NEWS SINGASANA– Sebuah tonggak penting bagi dunia transportasi pariwisata di Pulau Dewata akhirnya tercapai. Setelah melalui proses panjang, Rancangan Peraturan Daerah (Raperda) tentang Layanan Angkutan Sewa Khusus Pariwisata Berbasis Aplikasi resmi disetujui oleh Dewan Perwakilan Rakyat Daerah (DPRD) Provinsi Bali. Persetujuan tersebut disahkan dalam Rapat Paripurna di Kantor Gubernur Bali, dan segera akan dikirimkan ke Kementerian Dalam Negeri (Kemendagri) untuk mendapat pengesahan menjadi peraturan daerah (Perda).

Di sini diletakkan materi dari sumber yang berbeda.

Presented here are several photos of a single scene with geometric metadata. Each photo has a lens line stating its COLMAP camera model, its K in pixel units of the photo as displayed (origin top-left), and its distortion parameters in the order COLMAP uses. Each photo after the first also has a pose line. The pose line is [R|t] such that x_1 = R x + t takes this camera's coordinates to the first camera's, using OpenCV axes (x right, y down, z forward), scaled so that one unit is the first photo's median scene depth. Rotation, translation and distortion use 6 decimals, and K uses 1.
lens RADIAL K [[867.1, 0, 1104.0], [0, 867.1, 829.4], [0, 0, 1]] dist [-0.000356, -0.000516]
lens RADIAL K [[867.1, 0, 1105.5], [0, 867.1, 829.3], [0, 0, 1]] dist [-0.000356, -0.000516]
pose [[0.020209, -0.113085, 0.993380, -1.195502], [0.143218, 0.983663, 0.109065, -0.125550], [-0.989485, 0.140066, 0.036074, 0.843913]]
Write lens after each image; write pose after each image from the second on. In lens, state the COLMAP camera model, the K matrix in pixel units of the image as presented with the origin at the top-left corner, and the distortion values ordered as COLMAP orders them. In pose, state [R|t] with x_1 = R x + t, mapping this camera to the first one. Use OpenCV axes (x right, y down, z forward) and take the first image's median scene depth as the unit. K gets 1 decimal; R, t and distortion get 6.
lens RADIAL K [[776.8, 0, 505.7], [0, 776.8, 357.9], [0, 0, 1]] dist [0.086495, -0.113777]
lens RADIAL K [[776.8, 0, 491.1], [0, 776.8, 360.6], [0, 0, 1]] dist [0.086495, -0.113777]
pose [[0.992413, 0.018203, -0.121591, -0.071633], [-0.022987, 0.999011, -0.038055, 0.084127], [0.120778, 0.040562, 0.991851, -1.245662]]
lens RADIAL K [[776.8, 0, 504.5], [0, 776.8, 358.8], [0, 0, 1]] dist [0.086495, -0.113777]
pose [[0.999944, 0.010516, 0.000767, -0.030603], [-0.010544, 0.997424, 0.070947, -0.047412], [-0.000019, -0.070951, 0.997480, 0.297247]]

Langkah ini menjadi sinyal kuat bahwa Bali tidak hanya ingin menjadi destinasi wisata dunia, tetapi juga daerah yang tertib secara hukum dan digital — di mana inovasi dan kearifan lokal berjalan beriringan.
Perlindungan Hukum bagi Transportasi Pariwisata Lokal
Wakil Ketua I DPRD Provinsi Bali, I Wayan Disel Astawa, menegaskan bahwa peraturan baru ini akan menjadi landasan hukum utama dalam pengelolaan layanan angkutan berbasis aplikasi di wilayah Bali.
Ketua Komisi III DPRD Bali, I Nyoman Suyasa, menambahkan bahwa perda ini akan menjadi pedoman teknis dan yuridis bagi Pemerintah Provinsi Bali, perusahaan penyedia aplikasi, serta para pelaku usaha transportasi sewa pariwisata. Tujuan utamanya: menciptakan ketertiban, keadilan, dan kepastian hukum bagi seluruh pihak — mulai dari konsumen hingga sopir lokal.
Isi dan Substansi: Mengatur dari Aplikasi hingga Budaya
Raperda ini terdiri atas 19 bab dan 20 pasal, yang mencakup berbagai aspek penting mulai dari kewajiban perusahaan penyedia aplikasi, pengemudi, hingga perlindungan masyarakat dan mekanisme pengawasan.
Salah satu poin menarik dalam raperda ini adalah adanya aturan yang mewajibkan pengemudi pariwisata memiliki pengetahuan dasar tentang budaya dan adat Bali, serta menggunakan label resmi bertuliskan “Kreta Bali Smita” di setiap kendaraan.
“Kami ingin layanan transportasi di Bali tidak sekadar mengantar tamu, tapi juga menjadi duta budaya,” jelas Suyasa.

Baca Juga: Puluhan Inovasi Tabanan Lolos Tahap II Lomba Jayaning Singasana 2025
Selain itu, perusahaan penyedia aplikasi diwajibkan untuk:
-
Memiliki badan hukum yang sah,
-
Memberikan asuransi kecelakaan dan kesehatan bagi pengemudi,
-
Menjamin perlindungan penumpang, dan
-
Menyusun struktur tarif yang adil, dengan perbedaan tarif bagi wisatawan lokal dan mancanegara.
Kebijakan diferensiasi tarif ini dinilai penting untuk menjaga daya saing pelaku lokal dan mendukung prinsip pariwisata berkelanjutan.
“Kami ingin melindungi konsumen lokal tanpa menghambat pariwisata internasional. Tarif bagi wisatawan asing disesuaikan dengan daya beli mereka,” tambahnya.
Suara Lapangan: “Payung Hukum yang Kami Nanti Bertahun-Tahun”
Kebahagiaan pun menyelimuti para sopir pariwisata di Bali, yang selama ini kerap bersuara lantang menuntut keadilan terhadap sistem transportasi digital.
Koordinator Forum Perjuangan Driver Pariwisata (FPDP) Bali, Made Darmayasa, menyambut keputusan DPRD dengan penuh syukur. Ia menilai perda ini adalah hasil perjuangan panjang dari ribuan sopir yang selama bertahun-tahun merasa “tidak terlihat” oleh kebijakan pemerintah.
“Akhirnya ada payung hukum yang menjamin kepastian bagi kami di lapangan,” ujar Darmayasa.
“Yang paling penting, sekarang tarif dibedakan antara wisatawan lokal dan asing. Itu awal masalah kami dulu, karena tarif terlalu murah dan tidak adil.”
Menurut Darmayasa, teknis pelaksanaan di lapangan akan diatur lebih lanjut melalui Peraturan Gubernur (Pergub). Dalam tahap itu, asosiasi dan komunitas driver akan dilibatkan agar kebijakan benar-benar berpihak pada masyarakat lokal.